Though Mr. Bush's remarks were intended for all American Muslims, the administration left the invitation list to Washington Islamic Center's authorities. Predictably, they excluded the truly moderate, who are not Saudi-founded or funded: the Islamic Supreme Council of America, the American Islamic Congress, the American Islamic Forum for Democracy, the Center for Eurasian Policy, the Center for Islamic Pluralism, the Islam and Democracy Project, the Institute for Gulf Affairs, the Center for Democracy and Human Rights in Saudi Arabia and many others.

These organizations are frequently shut out of U.S. government events and appointments on the basis that they are considered insignificant or "controversial" by the petro-dollar-funded groups. The administration makes a terrible mistake by making such Wahhabi-influenced institutions as the Washington Islamic Center the gate keepers for all American Muslims.

The actual substance of Mr. Bush's mosque speech -- particularly good on religious freedom -- was overshadowed by the announcement of its single initiative: America is to send an envoy to the Organization of Islamic Conference. Based in Jeddah, Saudi Arabia, the OIC was created explicitly to promote hostility to Israel, and its meetings largely consist of ritualistic Israel-bashing. At one last year, Iran's president called for the "elimination of the Zionist regime." It has no mechanism for discussing the human rights of its member states, and thus has never spoken out against Sudan's genocide of Darfuri Muslims. It is advancing an effort to universalize Islamic blasphemy laws, which are applied as often against speech critical of the governments of OIC member states as against profanities. Last month the OIC council of foreign ministers termed Islamophobia "the worst form of terrorism." Currently no Western power holds either member or observer status at the OIC.

The Bush administration is now actively considering whether its public diplomacy should reach out to Muslim Brotherhood groups. While such groups may pay lip service to peace, they do not denounce terror by Hamas, a Brotherhood offshoot. It keeps as its motto: "Allah is our objective, the Prophet is our leader, the Koran is our law, jihad is our way, dying in the way of Allah is our highest hope." By choosing those whose definition of terror does not include the murder of Jews, honor killings and lethal fatwas against Muslim dissidents and reformers, the U.S. government makes them look strong -- particularly in the shame-and-honor culture of the Middle East -- and strengthens their hand against the real moderates and reformers.

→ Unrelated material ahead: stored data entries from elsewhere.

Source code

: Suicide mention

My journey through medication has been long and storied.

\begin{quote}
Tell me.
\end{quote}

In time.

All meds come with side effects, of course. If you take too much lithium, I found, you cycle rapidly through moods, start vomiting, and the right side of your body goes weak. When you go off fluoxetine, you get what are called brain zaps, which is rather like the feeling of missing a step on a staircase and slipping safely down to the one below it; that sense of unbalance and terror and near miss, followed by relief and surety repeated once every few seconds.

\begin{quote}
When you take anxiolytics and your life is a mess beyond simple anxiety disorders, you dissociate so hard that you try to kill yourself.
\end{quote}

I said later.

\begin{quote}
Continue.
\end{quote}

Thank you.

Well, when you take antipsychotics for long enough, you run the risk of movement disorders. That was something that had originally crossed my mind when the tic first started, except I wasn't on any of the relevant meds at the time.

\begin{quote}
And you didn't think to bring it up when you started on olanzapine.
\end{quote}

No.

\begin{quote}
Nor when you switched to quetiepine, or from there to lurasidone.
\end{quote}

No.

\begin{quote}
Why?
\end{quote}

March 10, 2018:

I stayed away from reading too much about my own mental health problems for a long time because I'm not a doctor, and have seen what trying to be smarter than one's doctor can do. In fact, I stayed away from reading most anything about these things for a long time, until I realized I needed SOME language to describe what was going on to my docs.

Great Britain, as we were reminded over the past week, has much work ahead in defeating Muslim terror, as well as in overcoming the misguided form of multiculturalism of its recent past. Not all of Britain's measures will be right for America, with our First Amendment. But the British Labour Party socialists appear to have done one major thing right that this American Republican administration has not: Reach out to Muslim leaders who are demonstrably moderate and share our values, even though they may not have petrodollar-funded publicity machines.

While we don't have a Queen to dub knights, Americans do have distinct way of honoring our heroes. Mr. President, confer the Medal of Freedom on one of our own outstanding Muslim-American citizens. For a selection of honorees, look at who was not invited to your recent speech. If Islamists charge "Islamophobia," repeat after Tony: "Loopy loo. Loopy loo."